Apenas se abre la puerta, una espesa luz se te arremolina entre las piernas. Dentro, entre copa y copa, la Mercedes se adueña de todos los silencios. No hay entonces mujer más hermosa.
El aliento solitario, gintonics de garrafa y mesas bajas con faldilla brillante, ¡bienvenidos al infierno! Un paraíso de mulatas y rubias teñidas y la Mercedes con una luz propia, como en las tablas renacentistas. Levanta la mirada, enciende un cigarrillo y todo se detiene. No hay entonces mujer más hermosa, a pesar de que en sus ojos se levante una sombra como una tormenta que arrastre odio y sueños.

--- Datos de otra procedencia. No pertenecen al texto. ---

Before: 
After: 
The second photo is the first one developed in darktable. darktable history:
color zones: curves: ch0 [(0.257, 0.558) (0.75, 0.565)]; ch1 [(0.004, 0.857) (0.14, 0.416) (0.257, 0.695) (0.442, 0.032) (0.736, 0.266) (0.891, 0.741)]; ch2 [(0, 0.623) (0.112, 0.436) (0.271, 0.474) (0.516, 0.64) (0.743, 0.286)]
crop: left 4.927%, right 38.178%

En una cajita metálica guarda fotos, cartas, recuerdos de lo que fue, de una playa blanca y del hambre, de la cara de su madre y sus hermanos, el billete de un avión sucio y sombrío... Algunas noches también recuerda a su padre, y ve su puño duro y preciso golpeándole la cara, el estómago, lo primero que encuentra, y recuerda entonces el sonido quedo de un cuchillo y el cuerpo de su padre desangrado junto a la cama. Aquella noche salió corriendo de su casa, casi sin despedirse, despeinada y llorando, demasiado niña para correr tanto y tan sola.

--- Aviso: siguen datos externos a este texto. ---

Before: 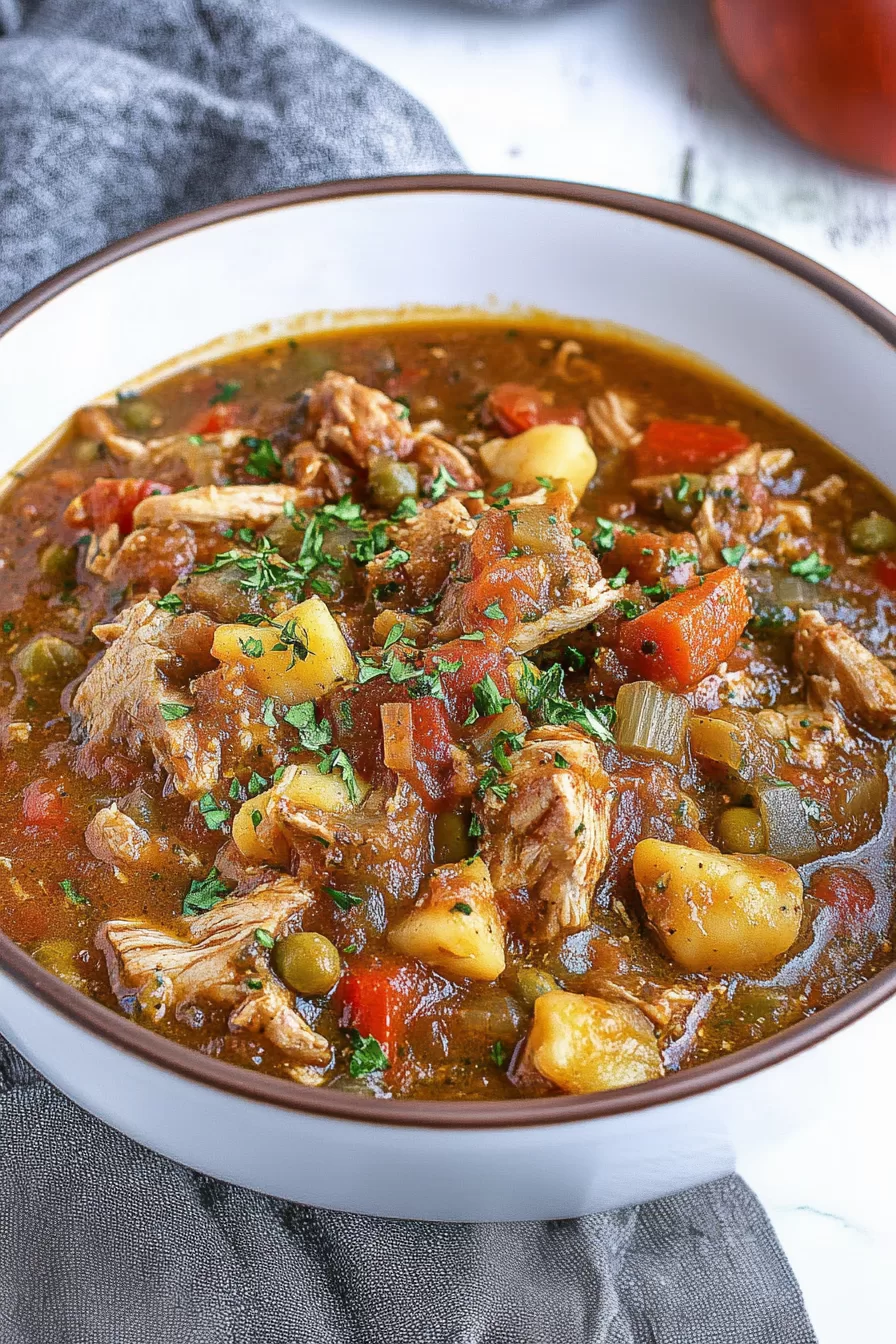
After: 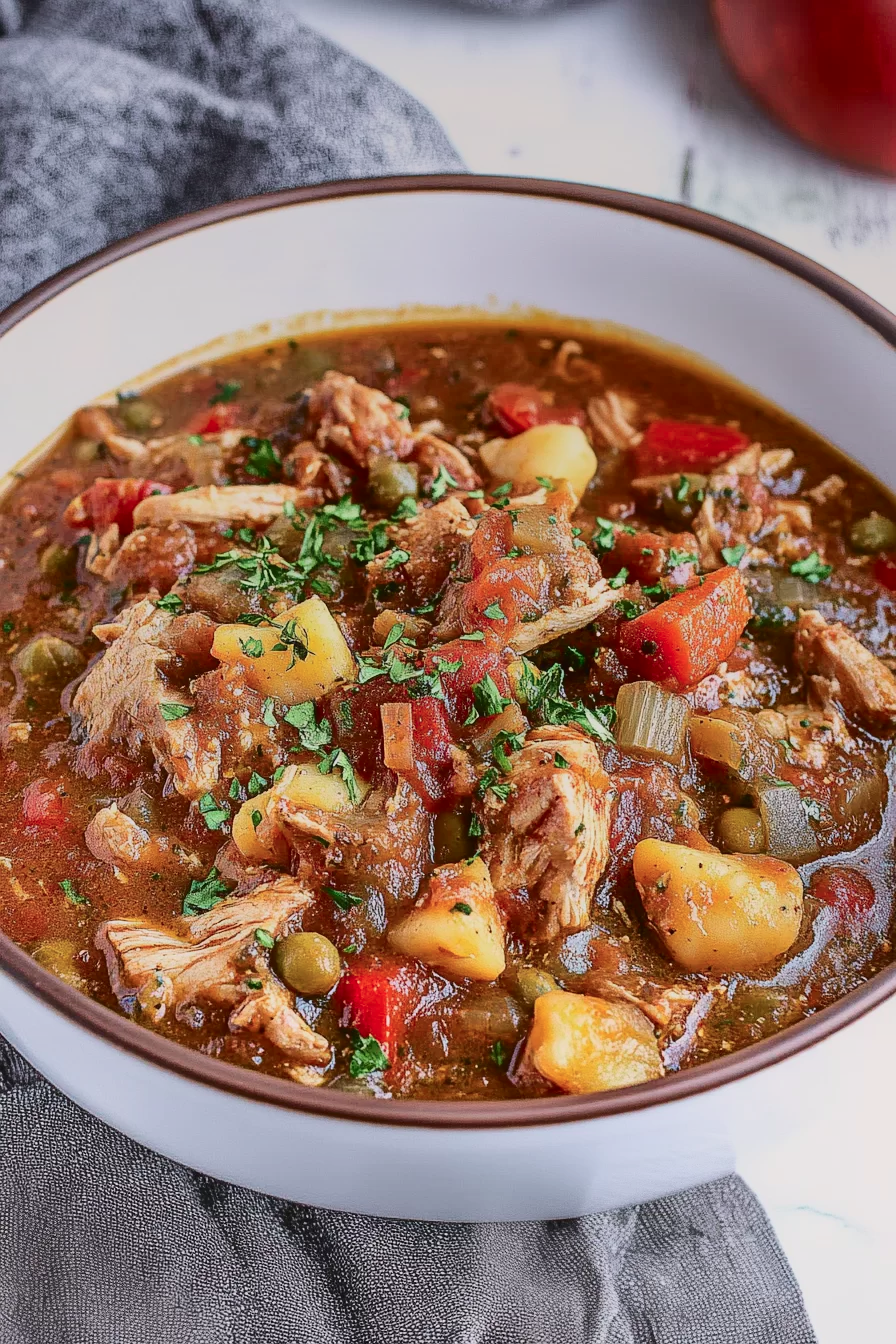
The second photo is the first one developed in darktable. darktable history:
graduated density: on, module defaults
tone curve: curves: ch0 [(0, 0.019) (0.204, 0.162) (0.491, 0.519) (0.748, 0.765) (1, 0.919)]; ch1 [(0, 0) (0.179, 0.173) (0.322, 0.32) (0.442, 0.447) (0.496, 0.504) (0.566, 0.585) (0.761, 0.803) (1, 1)]; ch2 [(0, 0) (0.434, 0.447) (0.483, 0.487) (0.555, 0.563) (0.697, 0.68) (1, 1)], color space Lab, independent channels, preserve colors none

Ahora balancea el mundo a su antojo en sus caderas, como si fuese una diosa −−¿o acaso lo sea?—, como si de ella fluyese el lento caminar de todos los relojes.
La Mercedes, canto de sirena que te atrapa, vórtice lascivo, todo gravita en torno suyo, de sus ojos, de sus labios, del deseo. Y no hay entonces mujer más hermosa. Sólo la fría luz de la amanecida recuerda ya su nombre antiguo de niña respondona.